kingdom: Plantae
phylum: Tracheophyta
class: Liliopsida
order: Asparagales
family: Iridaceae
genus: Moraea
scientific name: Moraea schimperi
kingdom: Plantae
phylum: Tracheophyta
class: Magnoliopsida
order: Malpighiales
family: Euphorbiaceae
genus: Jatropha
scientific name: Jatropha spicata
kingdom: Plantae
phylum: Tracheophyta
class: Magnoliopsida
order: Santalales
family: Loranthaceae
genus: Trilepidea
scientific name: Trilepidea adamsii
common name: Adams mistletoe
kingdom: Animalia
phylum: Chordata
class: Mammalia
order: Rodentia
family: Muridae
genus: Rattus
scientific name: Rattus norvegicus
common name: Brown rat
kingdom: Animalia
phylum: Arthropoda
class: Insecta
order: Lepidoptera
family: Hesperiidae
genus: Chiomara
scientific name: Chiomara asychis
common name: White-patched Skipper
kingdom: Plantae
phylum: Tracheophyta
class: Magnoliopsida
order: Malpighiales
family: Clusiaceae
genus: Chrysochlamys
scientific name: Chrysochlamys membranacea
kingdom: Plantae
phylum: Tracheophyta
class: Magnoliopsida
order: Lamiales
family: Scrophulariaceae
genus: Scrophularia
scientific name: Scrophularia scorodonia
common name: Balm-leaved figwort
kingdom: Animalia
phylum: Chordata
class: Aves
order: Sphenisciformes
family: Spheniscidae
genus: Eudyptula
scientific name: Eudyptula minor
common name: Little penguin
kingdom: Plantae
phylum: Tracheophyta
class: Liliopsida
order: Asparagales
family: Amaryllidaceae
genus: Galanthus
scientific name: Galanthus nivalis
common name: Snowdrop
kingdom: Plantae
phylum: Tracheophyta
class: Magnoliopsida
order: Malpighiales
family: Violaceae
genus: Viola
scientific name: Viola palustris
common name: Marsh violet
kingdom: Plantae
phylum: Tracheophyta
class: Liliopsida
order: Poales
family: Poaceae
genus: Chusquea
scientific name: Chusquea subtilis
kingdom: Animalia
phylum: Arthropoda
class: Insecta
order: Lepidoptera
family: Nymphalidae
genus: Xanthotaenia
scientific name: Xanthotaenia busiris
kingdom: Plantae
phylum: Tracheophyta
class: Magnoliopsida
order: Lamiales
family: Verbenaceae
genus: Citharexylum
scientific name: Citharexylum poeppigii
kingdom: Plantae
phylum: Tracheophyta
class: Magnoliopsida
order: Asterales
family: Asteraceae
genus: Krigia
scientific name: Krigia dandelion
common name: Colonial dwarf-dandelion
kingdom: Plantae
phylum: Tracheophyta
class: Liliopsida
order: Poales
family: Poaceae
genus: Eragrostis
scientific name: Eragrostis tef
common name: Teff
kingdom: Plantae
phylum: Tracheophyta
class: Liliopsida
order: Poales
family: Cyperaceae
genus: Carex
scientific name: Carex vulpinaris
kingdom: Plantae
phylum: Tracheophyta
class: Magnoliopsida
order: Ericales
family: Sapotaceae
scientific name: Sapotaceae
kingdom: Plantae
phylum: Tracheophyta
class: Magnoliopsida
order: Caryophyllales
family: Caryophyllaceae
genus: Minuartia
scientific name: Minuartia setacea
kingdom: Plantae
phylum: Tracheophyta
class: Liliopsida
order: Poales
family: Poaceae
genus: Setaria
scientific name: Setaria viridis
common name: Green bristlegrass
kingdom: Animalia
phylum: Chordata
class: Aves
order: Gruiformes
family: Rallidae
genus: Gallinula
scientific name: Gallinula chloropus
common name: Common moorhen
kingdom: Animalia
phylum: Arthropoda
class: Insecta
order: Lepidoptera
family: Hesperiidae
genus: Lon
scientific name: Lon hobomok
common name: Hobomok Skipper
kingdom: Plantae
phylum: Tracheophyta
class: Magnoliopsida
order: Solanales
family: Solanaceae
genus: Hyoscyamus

━━━━━━━━━━━━━━━━━━━━

** Aim of the exercise **
Copy out the lines of the entries from the line with "family: Violaceae" up to and including the line with "scientific name: Krigia dandelion".

** Task solution **
family: Violaceae
genus: Viola
scientific name: Viola palustris
common name: Marsh violet
kingdom: Plantae
phylum: Tracheophyta
class: Liliopsida
order: Poales
family: Poaceae
genus: Chusquea
scientific name: Chusquea subtilis
kingdom: Animalia
phylum: Arthropoda
class: Insecta
order: Lepidoptera
family: Nymphalidae
genus: Xanthotaenia
scientific name: Xanthotaenia busiris
kingdom: Plantae
phylum: Tracheophyta
class: Magnoliopsida
order: Lamiales
family: Verbenaceae
genus: Citharexylum
scientific name: Citharexylum poeppigii
kingdom: Plantae
phylum: Tracheophyta
class: Magnoliopsida
order: Asterales
family: Asteraceae
genus: Krigia
scientific name: Krigia dandelion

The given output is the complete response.